▶ [Aufgabe]:
Gib den Seitenauszug über Gefühle beim Angeln vollständig und Wort für Wort wieder.

▶ [Seitenauszug]:
□ □ □ □ □

Gefühle entwickeln, ein Gespür bekommen, das sind Sprüche, die sicher schon jeder einmal gehört hat. Wie stark Gefühle und Emotionen die Atmosphäre zwischen Menschen beeinflussen wissen wir nicht erst, seit Loriot dieses Phänomen im Zusammenhang mit der Kochzeit eines Eies zum Thema eines seiner köstlichen Sketche machte. Im beruflichen Alltag erlebe ich eher die Situation, dass Gefühle zeigen immer noch als ein Zeichen von Schwäche gewertet wird. Gerade in verantwortlichen Positionen wird sich lieber auf Formalien und Machtinstrumente verlassen, als auf Bauch und Herz.
Beim Angeln habe ich auch für mich erst wieder entdecken müssen, wie wichtig es ist, eigenen Gefühlen wieder mehr Raum zu geben, um erfolgreich zu sein. Ob es nun die Auswahl der Köder, die Art und Weise der Köderpräsentation oder der Umgang mit der Angelrute ist. Nichts funktioniert dabei von alleine oder stellt an sich den Erfolg sicher.
Ich erinnere mich noch gut an meinen ersten Ausflug auf die Ostsee. In den Boddengewässern vor Rügen gibt es die besten Hechtbestände Europas. Dort besteht die Chance mit großer Sicherheit Großhechte weit über einen Meter zu fangen. Ich dachte diesen Traum dort ganz einfach zu verwirklichen. Dort begegnete mir dann auch der Spruch meines Guides das erste Mal:
„Du musst ein gutes Gefühl für Deinen Köder haben, dann fängst Du auch!“. Damals konnte ich das noch gar nicht so richtig zuordnen. Heute weiß ich was er damit sagen wollte.

□ □ □ □ □

▶ [Angezeigte Informationen]:
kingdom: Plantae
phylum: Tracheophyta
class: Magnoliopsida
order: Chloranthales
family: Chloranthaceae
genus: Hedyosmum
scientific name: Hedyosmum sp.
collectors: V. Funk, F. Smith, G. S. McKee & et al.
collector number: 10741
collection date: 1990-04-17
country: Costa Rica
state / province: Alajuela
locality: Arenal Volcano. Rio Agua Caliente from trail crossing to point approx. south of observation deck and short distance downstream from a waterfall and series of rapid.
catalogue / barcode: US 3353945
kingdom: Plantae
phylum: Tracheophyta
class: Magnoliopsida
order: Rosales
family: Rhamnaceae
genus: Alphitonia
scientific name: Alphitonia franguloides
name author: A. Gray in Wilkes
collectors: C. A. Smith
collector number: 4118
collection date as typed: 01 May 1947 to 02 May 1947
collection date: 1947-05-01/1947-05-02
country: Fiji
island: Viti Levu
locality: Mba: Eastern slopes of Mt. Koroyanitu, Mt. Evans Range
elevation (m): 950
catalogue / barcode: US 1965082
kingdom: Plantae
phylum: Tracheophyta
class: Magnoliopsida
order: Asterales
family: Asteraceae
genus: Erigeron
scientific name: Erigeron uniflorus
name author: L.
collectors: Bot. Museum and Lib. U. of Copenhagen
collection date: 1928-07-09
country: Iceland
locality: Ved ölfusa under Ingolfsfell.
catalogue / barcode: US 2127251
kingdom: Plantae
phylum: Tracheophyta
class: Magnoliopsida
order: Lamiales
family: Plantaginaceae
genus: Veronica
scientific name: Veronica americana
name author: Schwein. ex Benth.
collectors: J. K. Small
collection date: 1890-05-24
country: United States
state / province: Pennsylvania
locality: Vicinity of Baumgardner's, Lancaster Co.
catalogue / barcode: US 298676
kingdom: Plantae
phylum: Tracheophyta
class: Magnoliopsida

□ □ □ □ □

▶ [Gelöste Aufgabe]:
Gefühle entwickeln, ein Gespür bekommen, das sind Sprüche, die sicher schon jeder einmal gehört hat. Wie stark Gefühle und Emotionen die Atmosphäre zwischen Menschen beeinflussen wissen wir nicht erst, seit Loriot dieses Phänomen im Zusammenhang mit der Kochzeit eines Eies zum Thema eines seiner köstlichen Sketche machte. Im beruflichen Alltag erlebe ich eher die Situation, dass Gefühle zeigen immer noch als ein Zeichen von Schwäche gewertet wird. Gerade in verantwortlichen Positionen wird sich lieber auf Formalien und Machtinstrumente verlassen, als auf Bauch und Herz.
Beim Angeln habe ich auch für mich erst wieder entdecken müssen, wie wichtig es ist, eigenen Gefühlen wieder mehr Raum zu geben, um erfolgreich zu sein. Ob es nun die Auswahl der Köder, die Art und Weise der Köderpräsentation oder der Umgang mit der Angelrute ist. Nichts funktioniert dabei von alleine oder stellt an sich den Erfolg sicher.
Ich erinnere mich noch gut an meinen ersten Ausflug auf die Ostsee. In den Boddengewässern vor Rügen gibt es die besten Hechtbestände Europas. Dort besteht die Chance mit großer Sicherheit Großhechte weit über einen Meter zu fangen. Ich dachte diesen Traum dort ganz einfach zu verwirklichen. Dort begegnete mir dann auch der Spruch meines Guides das erste Mal:
„Du musst ein gutes Gefühl für Deinen Köder haben, dann fängst Du auch!“. Damals konnte ich das noch gar nicht so richtig zuordnen. Heute weiß ich was er damit sagen wollte.